**Problem details:**
Your job with the data below: print everything from the line that holds "Da das Programm eine" down to the line that holds "gaces, ou pour", ends included, exactly, and nothing else.

**Source data:**
···
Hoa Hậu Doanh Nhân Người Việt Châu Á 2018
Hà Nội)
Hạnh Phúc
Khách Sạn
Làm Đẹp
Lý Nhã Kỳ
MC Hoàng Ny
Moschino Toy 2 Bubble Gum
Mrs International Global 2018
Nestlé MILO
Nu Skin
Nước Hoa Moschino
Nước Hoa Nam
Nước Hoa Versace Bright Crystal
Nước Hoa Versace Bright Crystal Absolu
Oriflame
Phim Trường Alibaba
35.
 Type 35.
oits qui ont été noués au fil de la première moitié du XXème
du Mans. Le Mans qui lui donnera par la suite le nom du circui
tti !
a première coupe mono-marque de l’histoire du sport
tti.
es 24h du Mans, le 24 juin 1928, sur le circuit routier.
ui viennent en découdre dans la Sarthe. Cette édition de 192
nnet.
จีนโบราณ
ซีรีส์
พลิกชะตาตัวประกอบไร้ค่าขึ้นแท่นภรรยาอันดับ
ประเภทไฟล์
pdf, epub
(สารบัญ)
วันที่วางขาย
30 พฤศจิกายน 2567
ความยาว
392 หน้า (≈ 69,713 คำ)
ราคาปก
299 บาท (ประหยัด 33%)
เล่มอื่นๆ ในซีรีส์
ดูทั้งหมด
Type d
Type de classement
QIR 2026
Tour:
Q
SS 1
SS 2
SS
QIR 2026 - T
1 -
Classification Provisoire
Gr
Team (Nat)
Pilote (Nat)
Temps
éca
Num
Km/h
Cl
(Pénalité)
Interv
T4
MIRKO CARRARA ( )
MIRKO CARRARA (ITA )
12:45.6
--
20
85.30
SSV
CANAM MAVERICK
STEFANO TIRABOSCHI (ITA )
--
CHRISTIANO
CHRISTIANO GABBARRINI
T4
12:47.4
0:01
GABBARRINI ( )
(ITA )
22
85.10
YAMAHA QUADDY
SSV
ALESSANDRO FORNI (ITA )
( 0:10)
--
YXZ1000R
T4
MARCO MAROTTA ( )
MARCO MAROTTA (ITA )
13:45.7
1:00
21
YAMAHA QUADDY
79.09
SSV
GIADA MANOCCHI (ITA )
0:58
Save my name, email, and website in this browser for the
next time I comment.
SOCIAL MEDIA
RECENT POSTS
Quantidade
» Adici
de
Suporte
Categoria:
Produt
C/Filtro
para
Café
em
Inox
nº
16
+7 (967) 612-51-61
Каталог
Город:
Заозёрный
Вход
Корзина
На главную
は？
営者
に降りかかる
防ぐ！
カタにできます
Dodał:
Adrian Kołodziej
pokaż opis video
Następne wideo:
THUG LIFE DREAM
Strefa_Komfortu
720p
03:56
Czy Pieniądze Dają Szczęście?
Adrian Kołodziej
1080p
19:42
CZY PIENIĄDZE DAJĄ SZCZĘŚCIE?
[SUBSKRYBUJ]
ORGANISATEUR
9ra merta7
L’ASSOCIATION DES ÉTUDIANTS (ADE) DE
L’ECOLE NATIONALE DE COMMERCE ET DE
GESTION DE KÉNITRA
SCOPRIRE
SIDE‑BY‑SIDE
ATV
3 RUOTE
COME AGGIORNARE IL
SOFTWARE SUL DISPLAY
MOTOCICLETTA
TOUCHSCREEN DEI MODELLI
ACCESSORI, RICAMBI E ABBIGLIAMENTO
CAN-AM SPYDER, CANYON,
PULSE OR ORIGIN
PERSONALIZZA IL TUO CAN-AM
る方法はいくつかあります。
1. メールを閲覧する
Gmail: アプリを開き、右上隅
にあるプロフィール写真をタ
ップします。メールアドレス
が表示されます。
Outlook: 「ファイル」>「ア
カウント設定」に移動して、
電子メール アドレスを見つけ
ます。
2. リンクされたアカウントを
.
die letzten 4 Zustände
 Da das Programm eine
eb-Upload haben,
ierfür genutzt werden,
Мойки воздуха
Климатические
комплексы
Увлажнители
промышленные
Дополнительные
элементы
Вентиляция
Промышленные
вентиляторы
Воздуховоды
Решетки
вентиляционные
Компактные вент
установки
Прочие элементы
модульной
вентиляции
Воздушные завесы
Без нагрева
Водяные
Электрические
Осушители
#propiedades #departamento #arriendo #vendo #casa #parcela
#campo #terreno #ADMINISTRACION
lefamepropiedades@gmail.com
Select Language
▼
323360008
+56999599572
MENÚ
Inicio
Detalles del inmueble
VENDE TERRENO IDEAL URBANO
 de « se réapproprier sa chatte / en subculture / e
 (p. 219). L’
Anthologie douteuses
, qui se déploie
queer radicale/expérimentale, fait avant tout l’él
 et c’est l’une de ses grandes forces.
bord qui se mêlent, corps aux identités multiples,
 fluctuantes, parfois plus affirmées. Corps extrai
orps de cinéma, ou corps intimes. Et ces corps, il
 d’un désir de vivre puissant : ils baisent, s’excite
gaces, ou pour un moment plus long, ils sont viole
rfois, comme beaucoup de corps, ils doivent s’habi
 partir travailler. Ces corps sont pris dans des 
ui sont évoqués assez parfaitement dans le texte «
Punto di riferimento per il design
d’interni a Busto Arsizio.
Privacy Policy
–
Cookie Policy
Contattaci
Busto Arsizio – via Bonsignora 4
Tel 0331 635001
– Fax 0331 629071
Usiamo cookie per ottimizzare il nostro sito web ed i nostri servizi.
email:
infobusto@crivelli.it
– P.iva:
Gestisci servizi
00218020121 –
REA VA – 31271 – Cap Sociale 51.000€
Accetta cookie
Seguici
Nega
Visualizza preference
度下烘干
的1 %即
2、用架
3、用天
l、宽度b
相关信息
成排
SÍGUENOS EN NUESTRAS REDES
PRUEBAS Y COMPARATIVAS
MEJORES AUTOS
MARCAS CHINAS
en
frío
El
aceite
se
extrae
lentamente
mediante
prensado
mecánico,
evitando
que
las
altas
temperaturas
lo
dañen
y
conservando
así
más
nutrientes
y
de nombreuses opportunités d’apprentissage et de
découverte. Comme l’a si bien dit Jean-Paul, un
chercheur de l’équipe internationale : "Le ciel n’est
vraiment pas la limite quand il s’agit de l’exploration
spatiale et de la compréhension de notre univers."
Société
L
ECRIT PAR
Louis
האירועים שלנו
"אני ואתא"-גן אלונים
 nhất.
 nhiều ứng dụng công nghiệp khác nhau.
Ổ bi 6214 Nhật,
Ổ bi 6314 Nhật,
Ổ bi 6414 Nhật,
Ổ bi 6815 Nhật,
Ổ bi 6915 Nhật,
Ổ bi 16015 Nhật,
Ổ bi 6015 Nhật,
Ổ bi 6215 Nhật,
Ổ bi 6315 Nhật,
···
**Answer to this exercise:**
 Da das Programm eine
eb-Upload haben,
ierfür genutzt werden,
Мойки воздуха
Климатические
комплексы
Увлажнители
промышленные
Дополнительные
элементы
Вентиляция
Промышленные
вентиляторы
Воздуховоды
Решетки
вентиляционные
Компактные вент
установки
Прочие элементы
модульной
вентиляции
Воздушные завесы
Без нагрева
Водяные
Электрические
Осушители
#propiedades #departamento #arriendo #vendo #casa #parcela
#campo #terreno #ADMINISTRACION
lefamepropiedades@gmail.com
Select Language
▼
323360008
+56999599572
MENÚ
Inicio
Detalles del inmueble
VENDE TERRENO IDEAL URBANO
 de « se réapproprier sa chatte / en subculture / e
 (p. 219). L’
Anthologie douteuses
, qui se déploie
queer radicale/expérimentale, fait avant tout l’él
 et c’est l’une de ses grandes forces.
bord qui se mêlent, corps aux identités multiples,
 fluctuantes, parfois plus affirmées. Corps extrai
orps de cinéma, ou corps intimes. Et ces corps, il
 d’un désir de vivre puissant : ils baisent, s’excite
gaces, ou pour un moment plus long, ils sont viole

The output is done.